Hi, back on 28-05-2013 (PDFNEWNET-35382) I posted an issue with extracting text from PDF’s returning garbage when using the Aspose.Pdf.Text.TextAbsorber.



Attached is the example PDF and output.



We are using Aspose.PDF 9.5.0.0 with an Aspose.Total licence.



Test environments have been on Windows 8.1 and Server 2012.



We have had a client waiting on a solution for far to long now, can you please provide an update for a resolution.



Regards,

Bryant.

Hi Bryant,


Thanks for your patience.

The development team started investigating above stated issue but due to low priority of this problem and high priority of other issues, its resolution has been postponed. We do understand that its been couple of months since this problem was reported but there are some other issues with high precedence so this problem will be resolved after the resolution of high priority issues (as per schedule). Please be patient and spare us little time.

I was able to resolve the issue today with much investigation, pass this onto your developers.

The PDF’s being scanned had encoded FontTypes that were obviously decoding as glyphs rather than text.

Not sure if you would be able to translate the glyph without using OCR.

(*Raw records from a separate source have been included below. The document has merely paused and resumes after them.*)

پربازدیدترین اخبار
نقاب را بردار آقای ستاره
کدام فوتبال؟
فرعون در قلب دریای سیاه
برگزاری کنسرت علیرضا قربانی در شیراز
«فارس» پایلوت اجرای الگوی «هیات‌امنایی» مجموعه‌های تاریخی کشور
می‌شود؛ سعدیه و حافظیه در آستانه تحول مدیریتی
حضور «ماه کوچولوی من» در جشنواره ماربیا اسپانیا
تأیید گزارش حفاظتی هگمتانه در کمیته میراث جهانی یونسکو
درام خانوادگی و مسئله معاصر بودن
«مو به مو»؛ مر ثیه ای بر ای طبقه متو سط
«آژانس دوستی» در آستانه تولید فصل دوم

My solution, As I was generating the initial PDF via a Windows Print Driver generated PostScript file was to change the printer driver settings “PostScript Output Option” to “Optimise for Portability” rather than the default “Optimise for Speed”.

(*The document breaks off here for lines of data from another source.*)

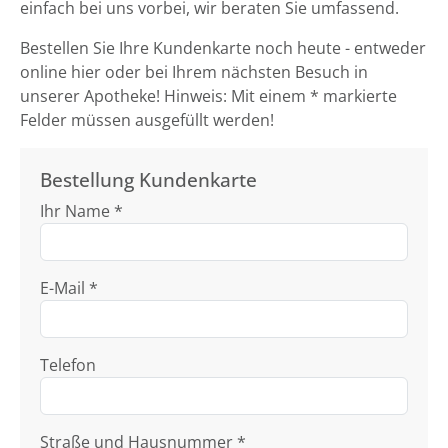
einfach bei uns vorbei, wir beraten Sie umfassend.
Bestellen Sie Ihre Kundenkarte noch heute - entweder
online hier oder bei Ihrem nächsten Besuch in
unserer Apotheke! Hinweis: Mit einem * markierte
Felder müssen ausgefüllt werden!
Bestellung Kundenkarte
Ihr Name *
E-Mail *
Telefon
Straße und Hausnummer *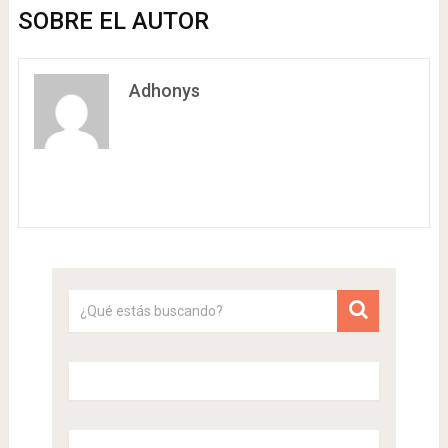
SOBRE EL AUTOR
Adhonys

Changing this setting ensures TrueType fonts are used and Aspose can decode the text.

Cheers.

Hi Bryant,


Thanks for sharing the details.

We are glad to hear that you have managed to resolve this issue and I have also shared these details with development team and they will definitely consider this information during the resolution of this problem. As soon as we have some further updates, we will let you know.